Ustad Bahktiar: Pinjaman Rp250 Miliar untuk Perkuat Pembangunan Kepri

Advertisement


TANJUNGPINANG - Wakil Ketua III DPRD Kepri, H. Bahktiar mengatakan, DPRD bersama pemerintah daerah telah menyepakati nilai pinjaman daerah  Rp250 miliar dari rencana pinjaman Rp 400 Milyar yang diusulkan tahun ini. Terkait sisa pinjaman yang diusulkan akan dibahas pada tahun berikutnya sesuai dengan mekanisme dan regulasi yang berlaku. 

“Nilai pinjaman yang disepakati bersama DPRD adalah sebesar Rp250 miliar dari 400 Milyar yang diusulkan,” ujarnya kepada awak media Senin (9/3/2026).

Ia menjelaskan, total pinjaman yang direncanakan Pemprov Kepri mencapai Rp400 miliar,  yang hanya kita restui Rp 250 Milyar dari pembahasan yang cukup alot antara DPRD dan Pemprov Kepri.

“Pinjaman itu akan direalisasikan tahun ini dan tahun depan,” katanya.

Menurut Bakhtiar, dana pinjaman tersebut nantinya akan dimanfaatkan untuk mendukung berbagai program dan kegiatan pembangunan daerah.

“Tujuannya untuk memperkuat pelaksanaan program serta kegiatan pembangunan pemerintah daerah ke depan,” jelasnya.

Menanggapi kekhawatiran terkait potensi beban keuangan daerah, terutama di tengah pengurangan dana dari pemerintah pusat, Bakhtiar memastikan bahwa rencana pinjaman itu telah melalui kajian mendalam.

Ia menyebutkan, pembahasan telah dilakukan antara Badan Anggaran (Banggar) DPRD Kepri dan Tim Anggaran Pemerintah Daerah (TAPD) Kepri.

“Pembahasan sudah dilakukan secara matang oleh Banggar DPRD dan TAPD Kepri,” ungkapnya.

Bakhtiar juga menilai kondisi keuangan daerah masih memungkinkan untuk menanggung pinjaman tersebut. Namun demikian, persetujuan dari Menteri Keuangan tetap diperlukan sebelum pinjaman direalisasikan.

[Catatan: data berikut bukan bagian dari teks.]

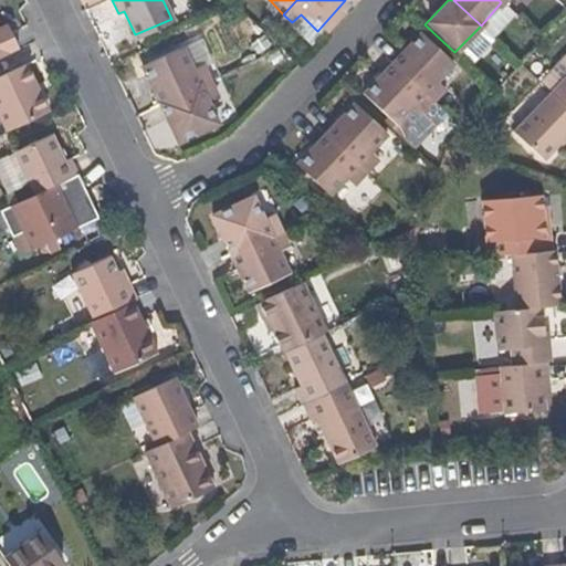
[(0,31),(2,37),(11,33),(8,24),(0,28),(0,31)]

“Perhitungannya masih dalam batas kemampuan daerah, tetapi tetap harus mendapat persetujuan dari Menteri Keuangan,” tuturnya.

Ia menegaskan, DPRD Kepri secara kelembagaan telah menyetujui langkah pinjaman tersebut meski sempat muncul berbagai dinamika dalam pembahasannya.

“Baik secara pribadi maupun kelembagaan, kami sudah sepakat untuk menjalankan langkah ini,” tegasnya.

Setelah penandatanganan nota kesepahaman (MoU) dengan pihak Bank bjb, Bakhtiar berharap pemerintah daerah dapat segera memulai pelaksanaan pembangunan yang direncanakan.

“Setelah MoU ditandatangani, pemerintah seharusnya sudah bisa mulai merealisasikan pembangunan yang telah direncanakan,” pungkasnya.